You can see the grain in wrought iron barrles where they were pounded over a mandrell. This grain looks like it can be reproduced by draw filing across the flats at a 45 angle with a corse file then finish up with a finer file. Ive thought about doing that but so far I dont have the guts to do that to a fine barrel.
54Ball,
I believe the transparent purplish blue you call charcoal bluing is generally called “temper blue” or simply “heat blue” and it is very different from the much thicker scale blue generated by charcoal bluing. Temper blue is created at about 600 degrees F. and is the same color found on clock springs, sword blades, etc. where a higher heat would have ruined the temper.
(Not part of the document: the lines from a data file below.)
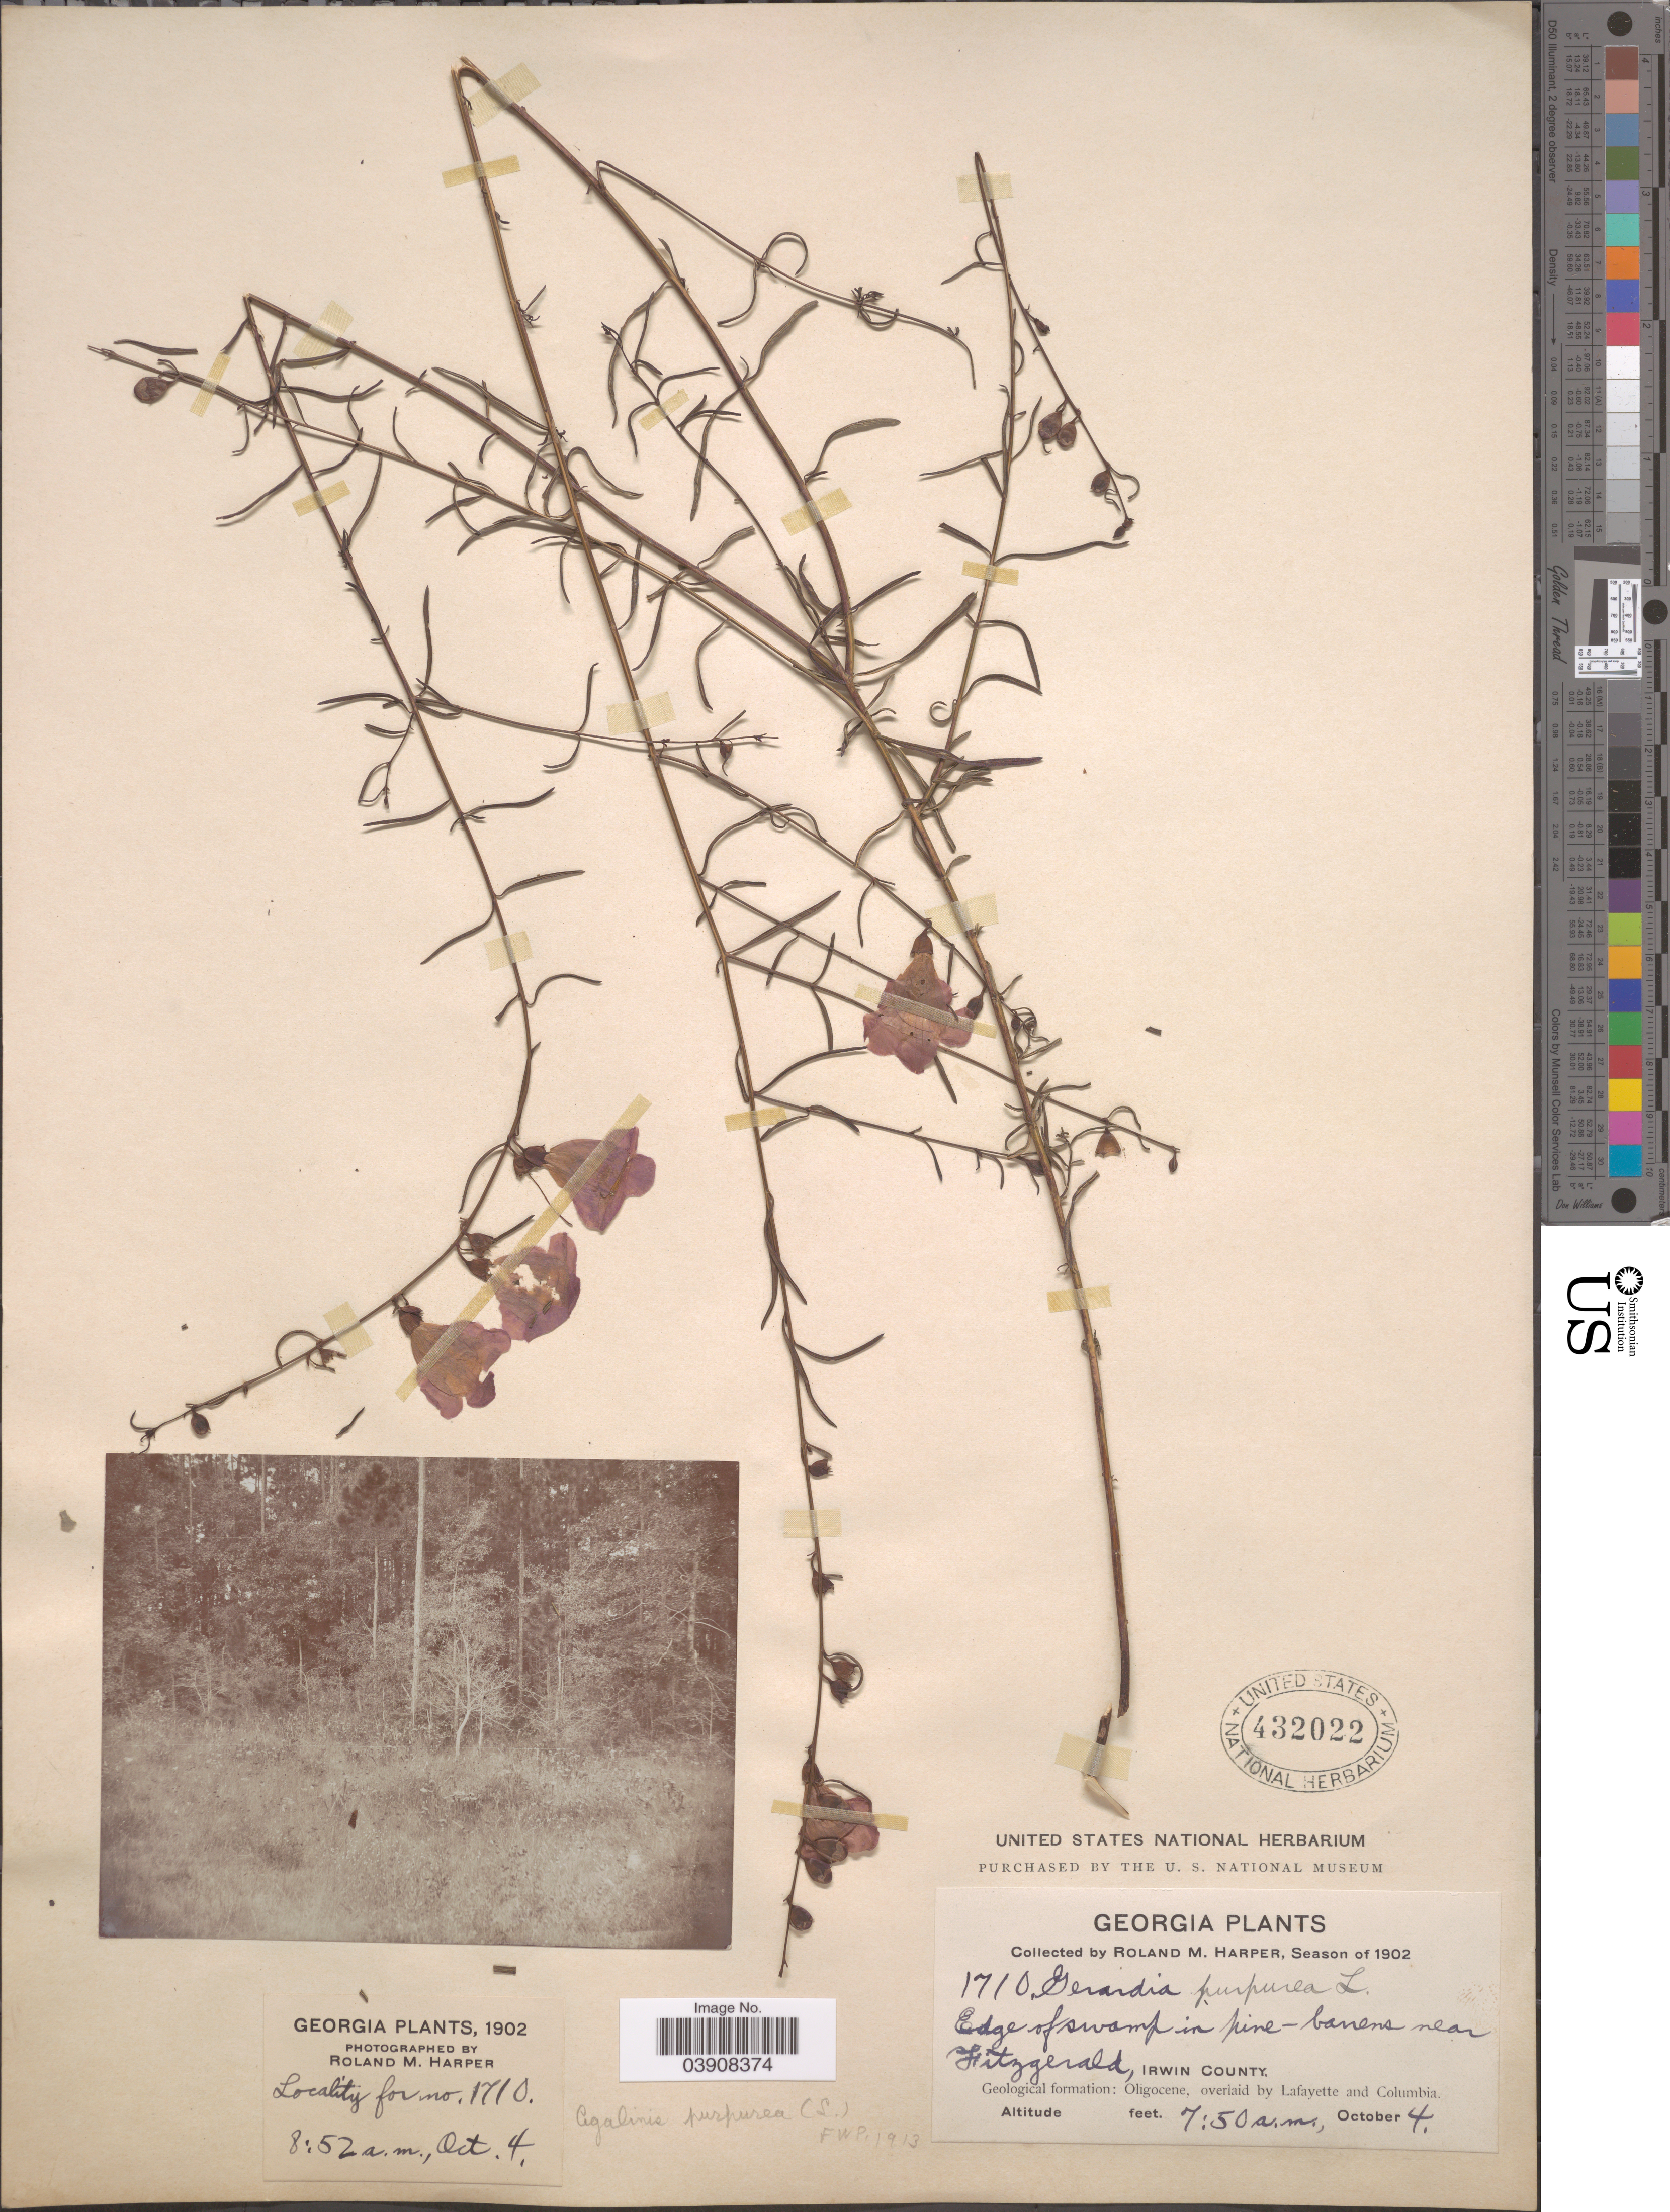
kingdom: Plantae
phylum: Tracheophyta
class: Magnoliopsida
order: Lamiales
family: Orobanchaceae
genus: Agalinis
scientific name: Agalinis purpurea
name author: (L.) Pennell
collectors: R. Harper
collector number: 1710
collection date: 1902-10-04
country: United States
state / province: Georgia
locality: Edge of swamp in pine-barrens near Fitzgerald, Irwin County. Geological formation: Oligocene, overlaid by Lafayette and Columbia.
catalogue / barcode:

On the other hand, charcoal blue results from packing the barrel in charcoal (to form a lower oxygen atmosphere, and heating it to about 900-1000 degrees for a period of time sufficient to build up a tough gray-blue scale on the surface.
Temper blue wears away from unprotected areas and either one will eventually revert to the more stable brown oxide, rust, over time. As a good friend of mine, with a lot of experience in metal conservation, says, “All iron, and steel, is turning back into iron ore. How long it will takes for this to happen simply depends on the conditions.”
I have worked a lot of wrought iron in both barrels & locks and there is very little difference in the surface color, or appearance, of good quality wrought iron and modern mild steel. Look at some of the brightly polished locks on some European guns.
The lower grades of wrought iron do show a “grain” because of the silicon inclusions but that cheaper iron was more often used on wagon tires and ship’s anchors. When you see grain, especially spiral grain, in a gun barrel it is usually intentional and decorative. I don’t recall ever seeing a longrifle with a twist welded barrel unless the barrel was of a European gun.
When people talk about wrought iron being more rust resistant than modern steel they are usually referring to specifications related to structural use like bridges and steam boilers. The property they are often misunderstanding, in thinking this would apply to a gun barrel, is that wrought iron rusts about as quickly as mild steel but because of the silicate inclusions the rust doesn’t scale away as fast. Therefore the wrought iron forms a layer of rust that helps protect the underlying iron from further rusting. Years ago this property was duplicated in modern steel by adding some copper alloy and it was used for some buildings with external iron framing.